**Aim:**
Rewrite the items, beginning at the line that contains "Where is the" and stopping at the end of the items, with "Thursday" changed to "Thu" and everything else left unchanged.

**Data for the task:**

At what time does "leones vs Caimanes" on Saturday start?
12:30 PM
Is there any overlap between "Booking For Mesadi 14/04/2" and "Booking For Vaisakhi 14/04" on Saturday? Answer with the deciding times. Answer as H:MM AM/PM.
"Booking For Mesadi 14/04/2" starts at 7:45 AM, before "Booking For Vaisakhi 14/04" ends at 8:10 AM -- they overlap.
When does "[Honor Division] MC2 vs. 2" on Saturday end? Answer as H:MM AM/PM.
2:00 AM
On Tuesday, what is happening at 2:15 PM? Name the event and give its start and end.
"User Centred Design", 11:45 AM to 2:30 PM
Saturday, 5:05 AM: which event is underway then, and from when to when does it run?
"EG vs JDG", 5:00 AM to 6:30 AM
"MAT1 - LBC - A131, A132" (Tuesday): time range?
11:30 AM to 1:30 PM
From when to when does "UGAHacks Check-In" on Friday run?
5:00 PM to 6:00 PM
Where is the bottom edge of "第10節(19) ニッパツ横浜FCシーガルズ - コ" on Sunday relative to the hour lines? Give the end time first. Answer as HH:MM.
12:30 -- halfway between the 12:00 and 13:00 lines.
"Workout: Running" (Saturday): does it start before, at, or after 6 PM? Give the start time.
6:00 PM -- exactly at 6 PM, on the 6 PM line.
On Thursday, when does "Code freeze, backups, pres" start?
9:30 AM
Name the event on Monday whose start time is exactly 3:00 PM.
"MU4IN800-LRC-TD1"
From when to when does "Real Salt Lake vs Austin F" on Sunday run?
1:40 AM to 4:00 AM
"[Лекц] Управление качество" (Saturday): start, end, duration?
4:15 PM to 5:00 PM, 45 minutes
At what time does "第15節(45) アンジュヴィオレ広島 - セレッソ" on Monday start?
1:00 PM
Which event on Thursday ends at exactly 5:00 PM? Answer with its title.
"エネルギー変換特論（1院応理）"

**Result:**
Where is the bottom edge of "第10節(19) ニッパツ横浜FCシーガルズ - コ" on Sunday relative to the hour lines? Give the end time first. Answer as HH:MM.
12:30 -- halfway between the 12:00 and 13:00 lines.
"Workout: Running" (Saturday): does it start before, at, or after 6 PM? Give the start time.
6:00 PM -- exactly at 6 PM, on the 6 PM line.
On Thu, when does "Code freeze, backups, pres" start?
9:30 AM
Name the event on Monday whose start time is exactly 3:00 PM.
"MU4IN800-LRC-TD1"
From when to when does "Real Salt Lake vs Austin F" on Sunday run?
1:40 AM to 4:00 AM
"[Лекц] Управление качество" (Saturday): start, end, duration?
4:15 PM to 5:00 PM, 45 minutes
At what time does "第15節(45) アンジュヴィオレ広島 - セレッソ" on Monday start?
1:00 PM
Which event on Thu ends at exactly 5:00 PM? Answer with its title.
"エネルギー変換特論（1院応理）"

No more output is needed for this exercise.